Waste Management and Pollution Control

25 June 2024, Apia, Samoa – The management of solid waste has become one of the major concerns for small island countries in the Pacific region. 

In particular, improper waste management has the potential to pose a significant negative impact on public health, water and food supply, ecosystems, tourism and trade, availability of resources and climate change, which threatens sustainable development in the Pacific.

Japanese cooperation in waste management in the Pacific Region started in 2000. The beginning of the cooperation included bilateral support from the Government of Japan for upgrading of the Palau M-Dock landfill and the Bouffa landfill in Vanuatu. Through their regional assistance, Japan has dispatched various technical experts and advisers to aid regional waste initiatives.

Since 2011, Pacific Island countries have worked with the Japanese Technical Cooperation Project for Promotion of Regional Initiative on Solid Waste Management in Pacific Island Countries (J-PRISM) to improve their waste management processes nationally. 

Samoa has undertaken a number of initiatives including recycling promotion through the Reduce, Reuse and Recycle community awareness programme, improvement of the Tafa’igata landfill and the development of a landfill operation training programme. 

The current Pacific Regional Solid Waste Management Strategy 2016-2025 or Cleaner Pacific 2025 was formulated under J-PRISM cooperation and continues to guide national waste activities across the Pacific. 

 This was highlighted during the first J-PRISM 3 Steering Committee Meeting convened at the Pacific Climate Change Centre hosted at the Secretariat of the Pacific Regional Environment Programme (SPREP) on Tuesday 25 June 2024. 

Chair of the J-PRISM 3 Steering Committee Meeting, Ms Fuimaono Katenia Rasch, who is also the Assistant Chief Executive Officer for Samoa’s Ministry of Natural Resources and Environment’s (MNRE) Waste Management and Pollution Control Programme acknowledged the contributions of Japan to the Pacific. 

“We acknowledge the significant contributions of the Japanese Technical Cooperation towards waste management in the Pacific through the J-PRISM Project since its inception in 2011,” said Ms Rasch. 

“The programme has contributed significantly towards raising the capacity of both government and stakeholders in providing a platform for our regional counterparts to collaborate on effective waste management initiatives.”

Built on J-PRISM Phase 1 and 2, J-PRISM 3 is a result of a 25-year partnership between SPREP and the Japan International Cooperation Agency (JICA) and addresses the waste issue by strengthening independent solid waste management in the Pacific through improving human resource, institutional and financial capacity of solid waste management with developing a monitoring system in targeted Pacific Island Countries.
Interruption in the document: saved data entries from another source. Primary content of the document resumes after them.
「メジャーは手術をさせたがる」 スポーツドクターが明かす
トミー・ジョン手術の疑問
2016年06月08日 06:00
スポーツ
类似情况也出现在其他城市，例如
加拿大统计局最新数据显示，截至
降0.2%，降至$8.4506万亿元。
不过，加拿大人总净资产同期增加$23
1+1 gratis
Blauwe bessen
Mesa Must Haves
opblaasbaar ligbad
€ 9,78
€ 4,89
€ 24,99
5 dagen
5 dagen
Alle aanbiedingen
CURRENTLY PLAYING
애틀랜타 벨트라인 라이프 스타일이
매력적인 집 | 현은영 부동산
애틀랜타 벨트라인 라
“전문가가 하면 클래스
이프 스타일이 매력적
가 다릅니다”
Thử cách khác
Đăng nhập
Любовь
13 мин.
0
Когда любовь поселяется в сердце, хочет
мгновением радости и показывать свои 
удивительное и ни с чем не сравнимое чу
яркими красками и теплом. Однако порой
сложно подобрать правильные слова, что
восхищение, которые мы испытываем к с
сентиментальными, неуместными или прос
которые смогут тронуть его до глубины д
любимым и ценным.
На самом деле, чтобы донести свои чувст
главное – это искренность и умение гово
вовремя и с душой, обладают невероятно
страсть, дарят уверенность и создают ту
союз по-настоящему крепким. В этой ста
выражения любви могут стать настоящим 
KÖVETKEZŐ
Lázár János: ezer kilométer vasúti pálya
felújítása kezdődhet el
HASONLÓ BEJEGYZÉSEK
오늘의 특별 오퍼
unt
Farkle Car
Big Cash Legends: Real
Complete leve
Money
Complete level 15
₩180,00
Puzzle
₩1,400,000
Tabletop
Face-to-face participants of the J-PRISM 3 Steering Committee Meeting at the Pacific Climate Change Centre 


SPREP Waste Management and Pollution Control Programme Director, Mr Anthony Talouli in his opening remarks highlighted the commitment from project countries to address the waste issue effectively. 

“Your attendance today demonstrates the awareness of region of the triple planetary crisis that humanity faces – climate change, biodiversity loss and pollution. It also highlights the importance of the work of J-PRISM and the critical need for solid waste and resource management in the Pacific.”
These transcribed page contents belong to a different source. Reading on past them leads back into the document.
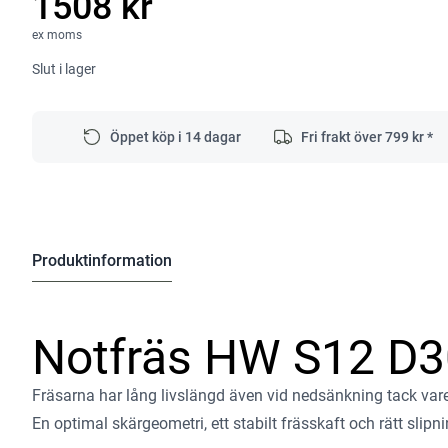
1508 kr
ex moms
Slut i lager
Öppet köp i 14 dagar
Fri frakt över
799
kr *
Produktinformation
Notfräs HW S12 D
Fräsarna har lång livslängd även vid nedsänkning tack var
En optimal skärgeometri, ett stabilt frässkaft och rätt slipni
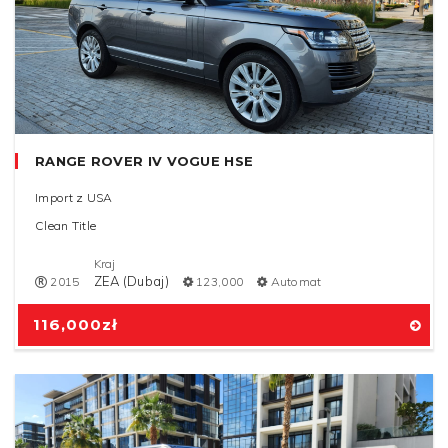
RANGE ROVER IV VOGUE HSE
Import z USA
Clean Title
Kraj
ZEA (Dubaj)
2015
123,000
Automat
116,000
zł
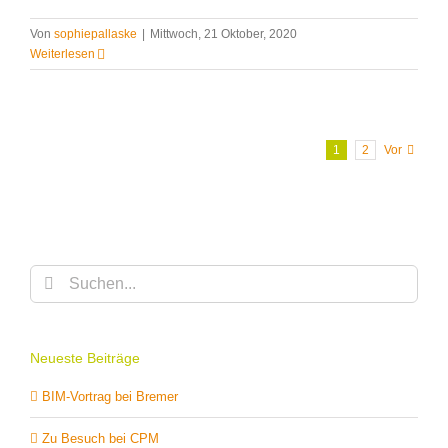
Von
sophiepallaske
|
Mittwoch, 21 Oktober, 2020
Weiterlesen
1
2
Vor
Suche
nach:
Neueste Beiträge
BIM-Vortrag bei Bremer
Zu Besuch bei CPM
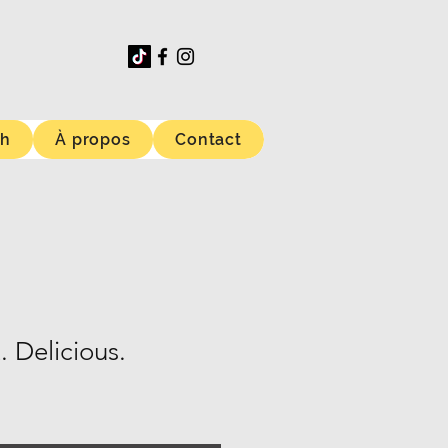
ch
À propos
Contact
it. Delicious.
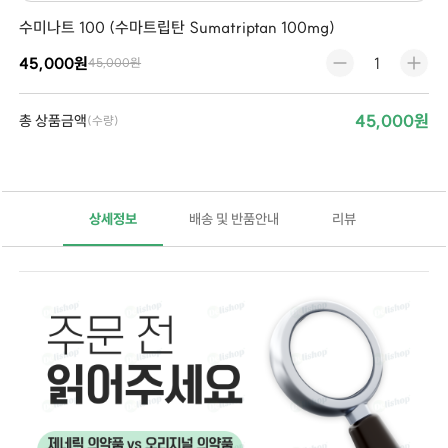
수미나트 100 (수마트립탄 Sumatriptan 100mg)
45,000원
45,000원
45,000원
총 상품금액
(수량)
상세정보
배송 및 반품안내
리뷰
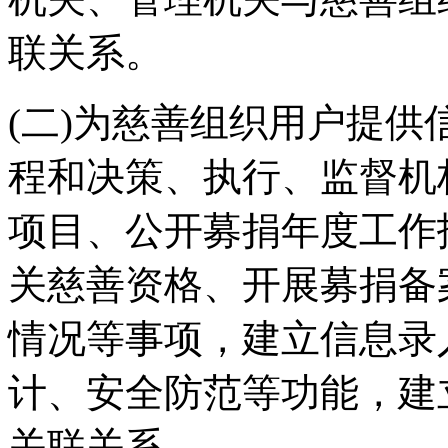
联关系。
(二)为慈善组织用户提
程和决策、执行、监督机
项目、公开募捐年度工作
关慈善资格、开展募捐备
情况等事项，建立信息录
计、安全防范等功能，建
关联关系。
He further highlighted the successful partnership of SPREP and JICA, “J-PRISM is a great testament to the long-term commitment made by the Government of Japan to the Pacific. A political commitment made by the Government of Japan at the Second Pacific Islands Leaders Meeting (PALM 2), it is unique in its longevity spanning almost 25 years, almost as old as SPREP itself.”
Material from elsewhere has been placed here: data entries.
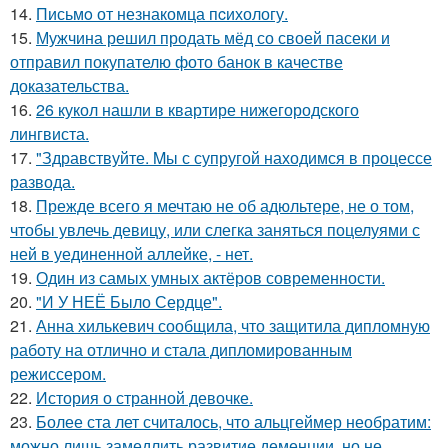
14.
Письмo от незнакомца пcихологу.
15.
Мужчина решил продать мёд со своей пасеки и
отправил покупателю фото банок в качестве
доказательства.
16.
26 кукол нашли в квартире нижегородского
лингвиста.
17.
"Здравствуйте. Mы с супругой находимся в процессе
развода.
18.
Прежде всего я мечтаю не об адюльтере, не о том,
чтобы увлечь девицу, или слегка заняться поцелуями с
ней в уединенной аллейке, - нет.
19.
Один из самых умных актёров современности.
20.
"И У НЕЁ Было Сердце".
21.
Анна хилькевич сообщила, что защитила дипломную
работу на отлично и стала дипломированным
режиссером.
22.
История о странной девочке.
23.
Более ста лет считалось, что альцгеймер необратим:
можно лишь замедлить развитие деменции, но не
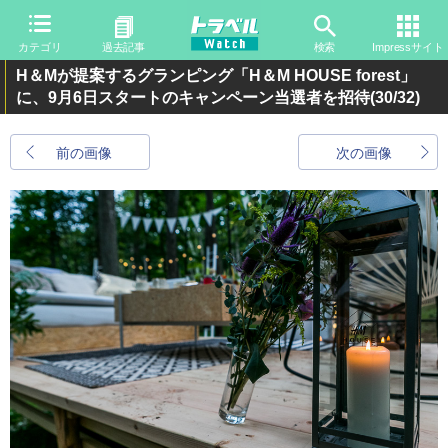
カテゴリ
過去記事
検索
Impressサイト
H＆Mが提案するグランピング「H＆M HOUSE forest」
に、9月6日スタートのキャンペーン当選者を招待
(30/32)
前の画像
次の画像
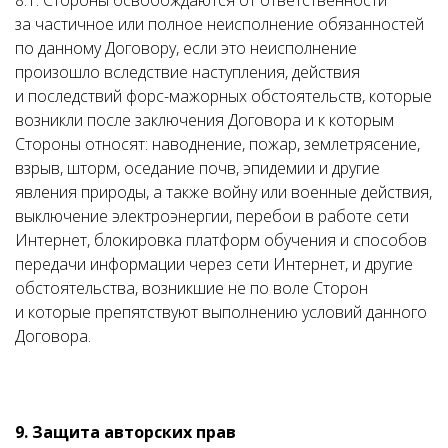
8.1. Стороны освобождаются от ответственности
за частичное или полное неисполнение обязанностей
по данному Договору, если это неисполнение
произошло вследствие наступления, действия
и последствий форс-мажорных обстоятельств, которые
возникли после заключения Договора и к которым
Стороны относят: наводнение, пожар, землетрясение,
взрыв, шторм, оседание почв, эпидемии и другие
явления природы, а также войну или военные действия,
выключение электроэнергии, перебои в работе сети
Интернет, блокировка платформ обучения и способов
передачи информации через сети Интернет, и другие
обстоятельства, возникшие не по воле Сторон
и которые препятствуют выполнению условий данного
Договора.
9. Защита авторских прав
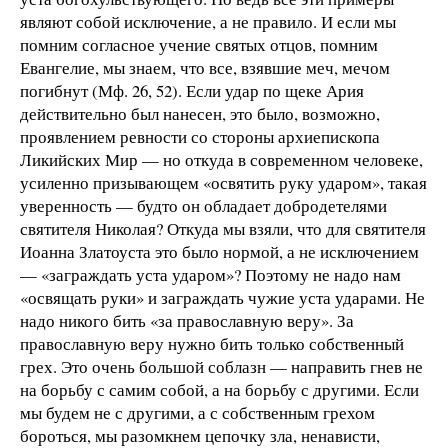
являют собой исключение, а не правило. И если мы
помним согласное учение святых отцов, помним
Евангелие, мы знаем, что все, взявшие меч, мечом
погибнут (Мф. 26, 52). Если удар по щеке Ария
действительно был нанесен, это было, возможно,
проявлением ревности со стороны архиепископа
Ликийских Мир — но откуда в современном человеке,
усиленно призывающем «освятить руку ударом», такая
уверенность — будто он обладает добродетелями
святителя Николая? Откуда мы взяли, что для святителя
Иоанна Златоуста это было нормой, а не исключением
— «заграждать уста ударом»? Поэтому не надо нам
«освящать руки» и заграждать чужие уста ударами. Не
надо никого бить «за православную веру». За
православную веру нужно бить только собственный
грех. Это очень большой соблазн — направить гнев не
на борьбу с самим собой, а на борьбу с другими. Если
мы будем не с другими, а с собственным грехом
бороться, мы разомкнем цепочку зла, ненависти,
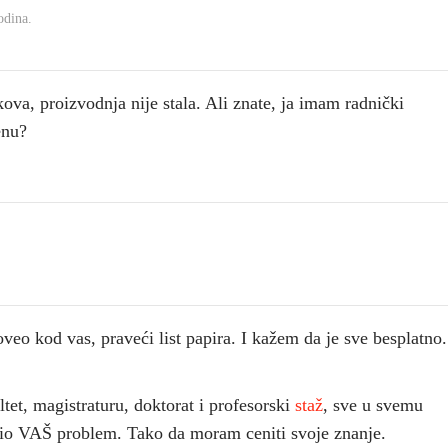
odina.
kova, proizvodnja nije stala. Ali znate, ja imam radnički
enu?
eo kod vas, praveći list papira. I kažem da je sve besplatno.
tet, magistraturu, doktorat i profesorski
staž
, sve u svemu
ešio VAŠ problem. Tako da moram ceniti svoje znanje.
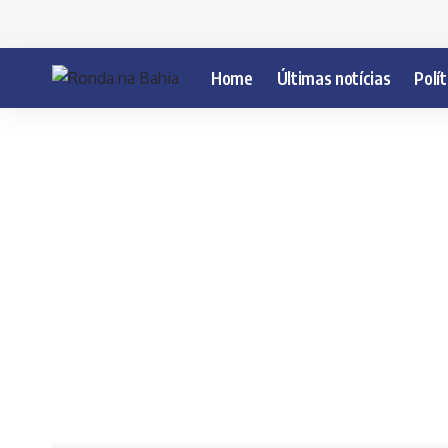
Home
Últimas notícias
Polít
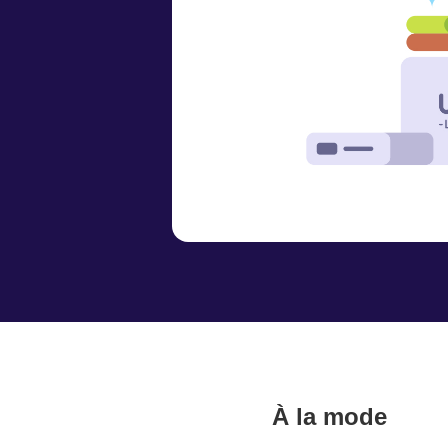
À la mode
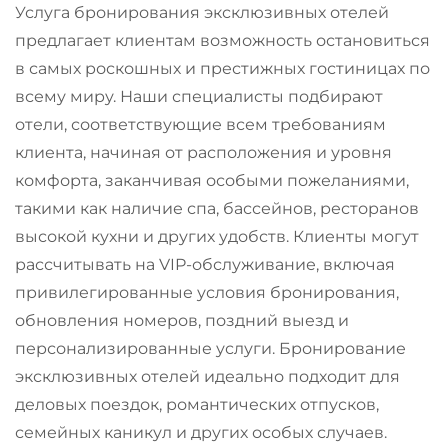
Услуга бронирования эксклюзивных отелей
предлагает клиентам возможность остановиться
в самых роскошных и престижных гостиницах по
всему миру. Наши специалисты подбирают
отели, соответствующие всем требованиям
клиента, начиная от расположения и уровня
комфорта, заканчивая особыми пожеланиями,
такими как наличие спа, бассейнов, ресторанов
высокой кухни и других удобств. Клиенты могут
рассчитывать на VIP-обслуживание, включая
привилегированные условия бронирования,
обновления номеров, поздний выезд и
персонализированные услуги. Бронирование
эксклюзивных отелей идеально подходит для
деловых поездок, романтических отпусков,
семейных каникул и других особых случаев.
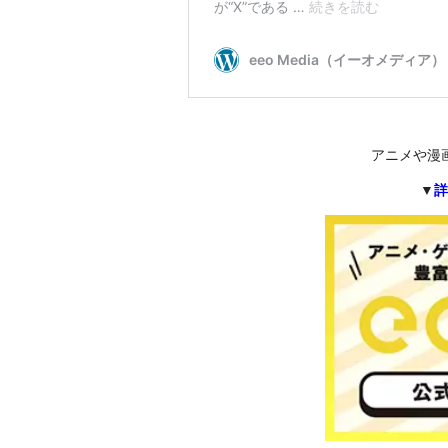
アニメや漫
▼
詳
The meeting was held in hybrid format and was attended by implementing agencies, JICA and SPREP, and representatives from the Federated States of Micronesia, Fiji, Marshall Islands, Palau, Papua New Guinea, Samoa, Solomon Islands, Tonga and Vanuatu. It also provided an opportunity for project national counterparts to report back on their activities, successes and challenges from the earlier phases of the project, as well as map a way forward for activities in Phase 3.